Die zweite wesentliche Erkenntnis der Studie, ist offenbar weniger tauglich für die Nachrichten. Denn der Anteil von Bargeldtransaktionen liegt bei 76,1 Prozent aller Transaktionen und ist gegenüber dem Vorjahr lediglich um 1,1 Prozent gesunken. Von 20 Mrd. Transaktionen entfielen somit 15,22 Mrd. auf Barverkäufe. Das wiederum sieht so überhaupt nicht nach einem Ende des Bargelds aus, schon gar nicht nach einem Durchmarsch von kartengestützten Verfahren und noch weniger nach einem Siegeszug mobiler Bezahlarten.

Bargeld entspricht den vier Säulen des EHI

Nach Ansicht des EHI basieren erfolgreiche Zahlungssystem auf vier Säulen, die ein Händler bei der Entscheidung für ein Verfahren individuell gewichten müsse.

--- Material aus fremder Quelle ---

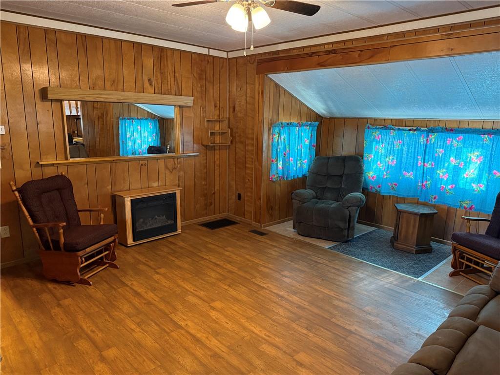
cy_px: 188
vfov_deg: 56.8
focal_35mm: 24
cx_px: 250
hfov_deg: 71.6
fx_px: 347
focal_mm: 6.76
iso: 640
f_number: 1.78
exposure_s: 1/60
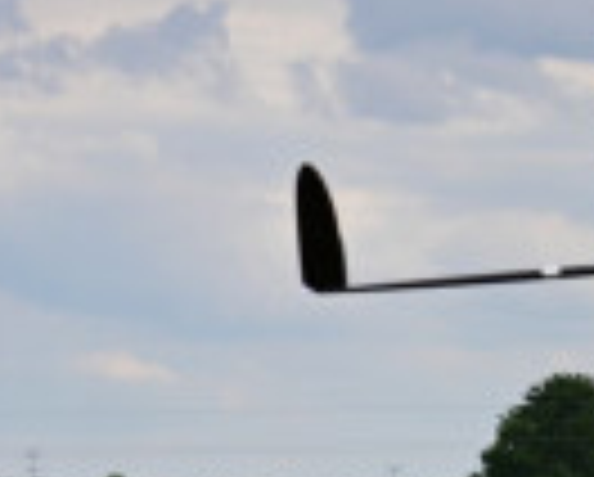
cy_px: 522
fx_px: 10564
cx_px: -272
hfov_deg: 3.2
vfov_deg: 2.6
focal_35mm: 600
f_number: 7.1
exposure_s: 1/3200
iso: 1000
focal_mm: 170
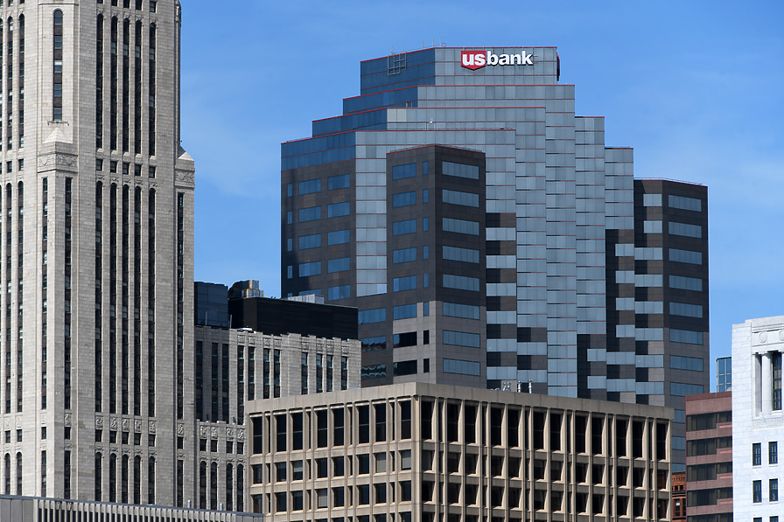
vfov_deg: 6.5
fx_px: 4594
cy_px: 261
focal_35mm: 211
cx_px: 391
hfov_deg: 9.8
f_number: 9
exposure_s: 1/320
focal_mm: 210
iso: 100
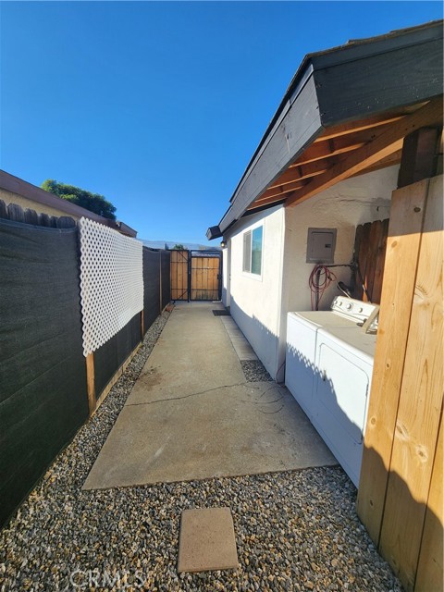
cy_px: 296
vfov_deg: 106.2
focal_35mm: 13
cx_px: 222
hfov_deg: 89.9
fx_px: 222
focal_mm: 2.2
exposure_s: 1/1756
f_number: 2.2
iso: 50
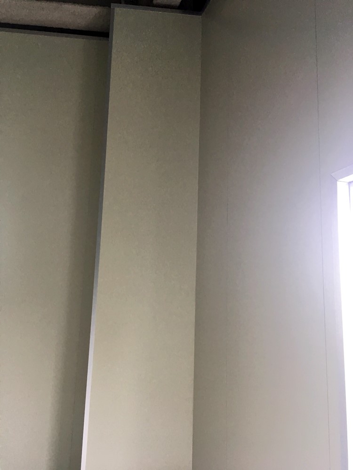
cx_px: 176
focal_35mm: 29
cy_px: 235
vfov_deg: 61.7
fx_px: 394
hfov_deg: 48.2
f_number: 2.2
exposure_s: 1/30
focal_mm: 4.15
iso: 32
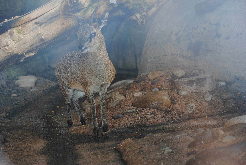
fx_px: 800
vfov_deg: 11.7
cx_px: 123
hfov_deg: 17.5
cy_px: 82
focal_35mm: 117
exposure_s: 1/60
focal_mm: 78
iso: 200
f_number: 4.5
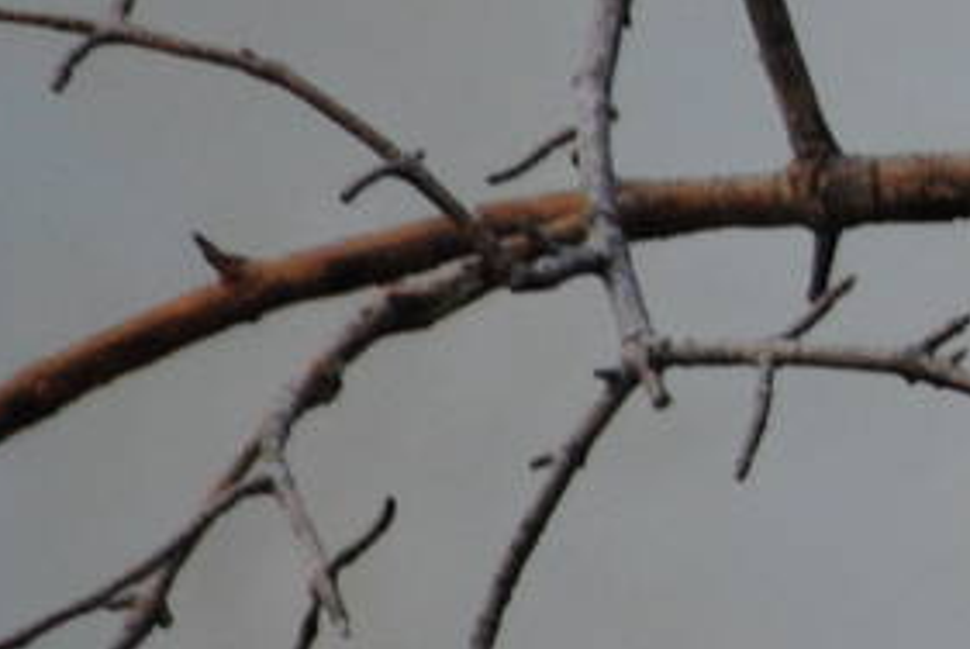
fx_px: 46068
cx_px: 2168
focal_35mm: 1708
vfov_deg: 0.8
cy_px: -64
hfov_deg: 1.2
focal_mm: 200
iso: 400
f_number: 5.6
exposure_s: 1/125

Diese vier Gesichtspunkte sind

  • Sicherheit/Datenschutz
  • niedrige Kosten
  • hohe Geschwindigkeit
  • Investitionsschutz/Zukunftsorientierung.

Bei genauerer Betrachtung schneidet das Bargeld in dieser Hinsicht gut ab. Bei den mit Barzahlungen verbundenen Kosten sind Optimierungen indes lange nicht erschöpft, denn moderne Systeme für das Cash Management und Recycling  bieten großes Einsparungspotenzial. Wie die Bundesbank in der Studie „Kosten der Bargeldzahlung im Einzelhandel“ jüngst ermittelt hat, schlägt Bares in Sachen Geschwindigkeit andere Verfahren deutlich.

Barzahlen bleibt

Die Studienautoren liefern selbst das beste Schlusswort: „Eine Diskreditierung von Scheinen und Münzen als Anachronismus oder gar eine Abschaffung von Bargeld mit der Brechstange ist realitätsfremd.“

Mit anderen Worten wird sich der Handel in absehbarer Zukunft um das Management von Bargeld  kümmern müssen.Denn die Deutschen hängen daran.